Selected text =

((

### Importing bunch of librarires

In [47]:
# LLM and Langchain stuff
import langchain
from langchain.llms import GPT4All

# Document loader and Splitting Text
from langchain.document_loaders import PyPDFDirectoryLoader
from langchain.text_splitter import RecursiveCharacterTextSplitter

# Vector DB
import pinecone
import weaviate
from langchain.vectorstores import Pinecone, Weaviate

# Embedding
from sentence_transformers import SentenceTransformer
from InstructorEmbedding import INSTRUCTOR
from langchain.embeddings import HuggingFaceInstructEmbeddings

from langchain.chains import RetrievalQA

### Read the document

In [2]:
def readDocument(dirr):
    fileLoader = PyPDFDirectoryLoader(dirr)
    doc = fileLoader.load()
    return doc

In [3]:
doc = readDocument('doc/')
len(doc)

58

In [20]:
print(doc[0].page_content)

GOVERNMENT OF INDIA
BUDGET 2023-2024
SPEECH
OF
NIRMALA SITHARAMAN
MINISTER OF FINANCE
February 1,  2023


### Split document into small chunks

In [24]:
def docIntoChunk(document, chunk_size=800, chunk_overlap=50):
    text_splitter=RecursiveCharacterTextSplitter(chunk_size=chunk_size,chunk_overlap=chunk_overlap)

))

Requirement 1 = In the notebook, what default chunk_size does the docIntoChunk function take?
Requirement 2 = Retype the stretch of the notebook from "# Embedding" through "doc = fileLoader.load()" character for character.

Data supplied =
((

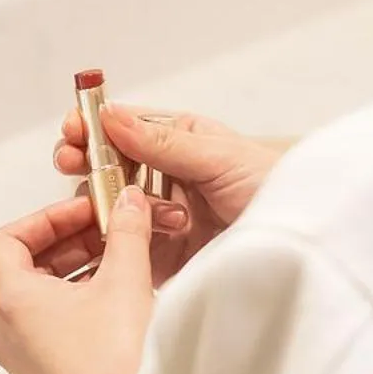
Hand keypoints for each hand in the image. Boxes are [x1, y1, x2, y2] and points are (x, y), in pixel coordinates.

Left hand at [0, 185, 155, 373]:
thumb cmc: (118, 363)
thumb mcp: (126, 280)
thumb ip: (126, 232)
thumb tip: (127, 203)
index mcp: (13, 302)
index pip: (8, 240)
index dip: (46, 218)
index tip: (85, 212)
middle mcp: (7, 336)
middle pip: (26, 273)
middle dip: (70, 248)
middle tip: (112, 235)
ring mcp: (23, 368)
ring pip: (42, 310)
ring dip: (77, 283)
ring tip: (122, 272)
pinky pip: (53, 343)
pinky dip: (78, 319)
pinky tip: (119, 318)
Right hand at [55, 104, 283, 284]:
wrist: (302, 249)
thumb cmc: (276, 192)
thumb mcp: (220, 158)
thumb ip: (163, 142)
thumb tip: (110, 116)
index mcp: (181, 142)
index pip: (127, 128)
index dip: (96, 126)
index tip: (73, 128)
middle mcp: (166, 177)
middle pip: (110, 167)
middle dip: (87, 163)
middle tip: (70, 161)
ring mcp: (160, 218)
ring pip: (112, 207)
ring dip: (113, 205)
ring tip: (134, 212)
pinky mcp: (159, 257)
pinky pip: (124, 249)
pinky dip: (115, 245)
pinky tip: (118, 243)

))

Written response 1 = 800

Written response 2 =
# Embedding
from sentence_transformers import SentenceTransformer
from InstructorEmbedding import INSTRUCTOR
from langchain.embeddings import HuggingFaceInstructEmbeddings

from langchain.chains import RetrievalQA

### Read the document

In [2]:
def readDocument(dirr):
    fileLoader = PyPDFDirectoryLoader(dirr)
    doc = fileLoader.load()